▶ GOAL OF THE EXERCISE
Everything in the data except the pictures belongs in your answer, copied exactly.

§ §

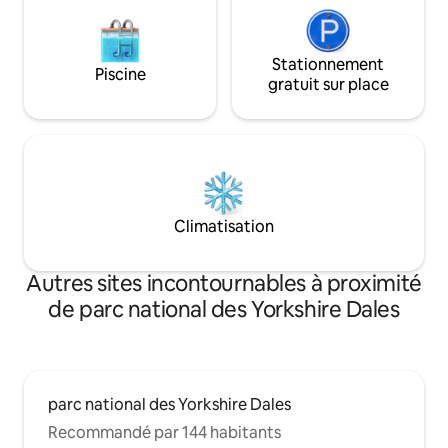
Stationnement
Piscine
gratuit sur place
Climatisation
Autres sites incontournables à proximité
de parc national des Yorkshire Dales
parc national des Yorkshire Dales
Recommandé par 144 habitants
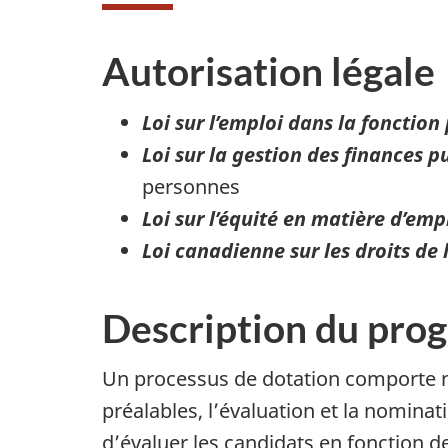
Autorisation légale
Loi sur l’emploi dans la fonction
Loi sur la gestion des finances p
personnes
Loi sur l’équité en matière d’emp
Loi canadienne sur les droits de
Description du prog
Un processus de dotation comporte nor
préalables, l’évaluation et la nomina
d’évaluer les candidats en fonction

§ §

▶ ANSWER SPACE
Stationnement
Piscine
gratuit sur place
Climatisation
Autres sites incontournables à proximité
de parc national des Yorkshire Dales
parc national des Yorkshire Dales
Recommandé par 144 habitants
Autorisation légale
Loi sur l’emploi dans la fonction
Loi sur la gestion des finances p
personnes
Loi sur l’équité en matière d’emp
Loi canadienne sur les droits de
Description du prog
Un processus de dotation comporte nor
préalables, l’évaluation et la nomina
d’évaluer les candidats en fonction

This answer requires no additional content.